SUPPLIED RECORDS
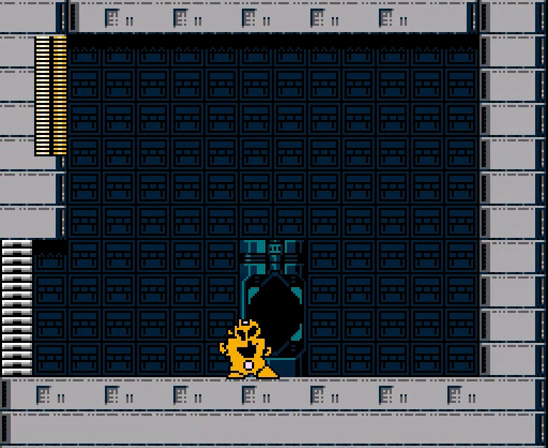
{"buttons": [], "events": []}
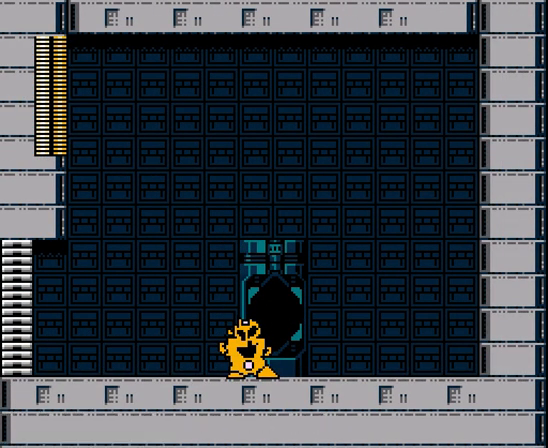
{"buttons": [], "events": []}
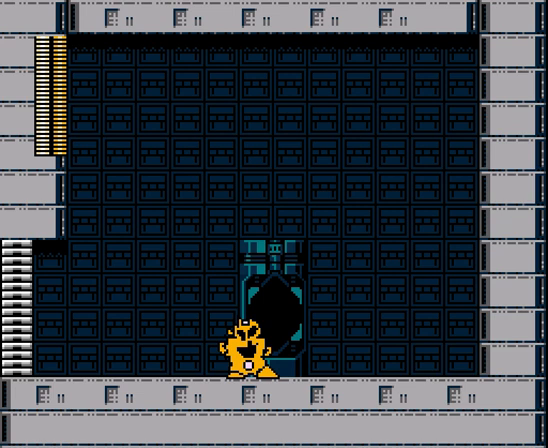
{"buttons": [], "events": []}
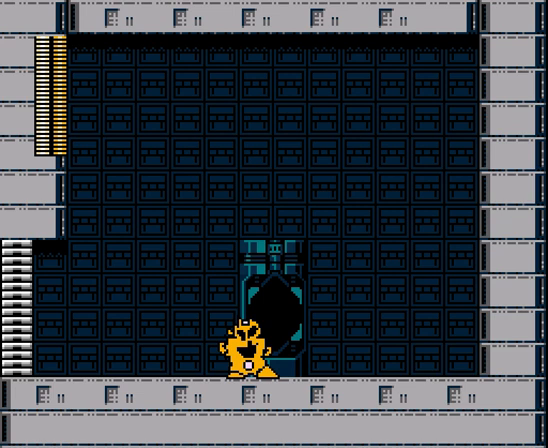
{"buttons": [], "events": []}
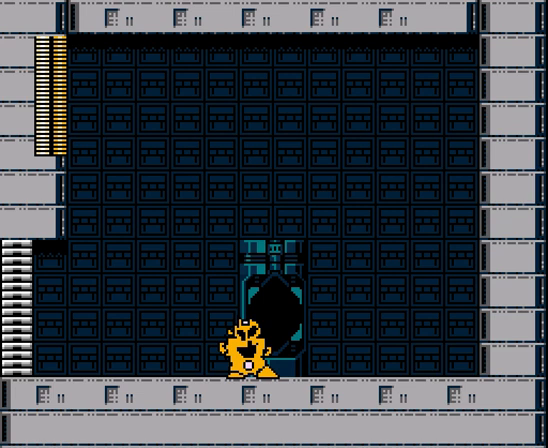
{"buttons": [], "events": []}
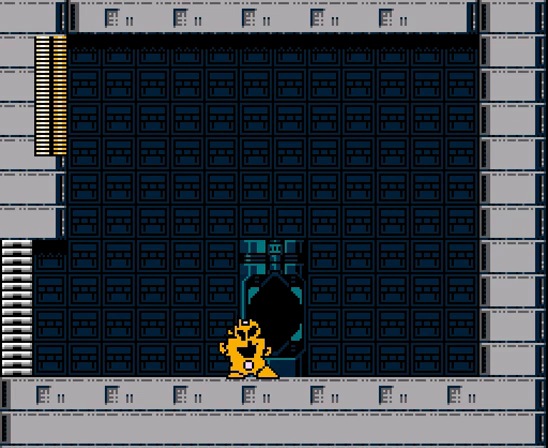
{"buttons": [], "events": []}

WORK TASK
A faithful reproduction of every entry, with no pictures, is the expected answer.

RESPONSE
{"buttons": [], "events": []}
{"buttons": [], "events": []}
{"buttons": [], "events": []}
{"buttons": [], "events": []}
{"buttons": [], "events": []}
{"buttons": [], "events": []}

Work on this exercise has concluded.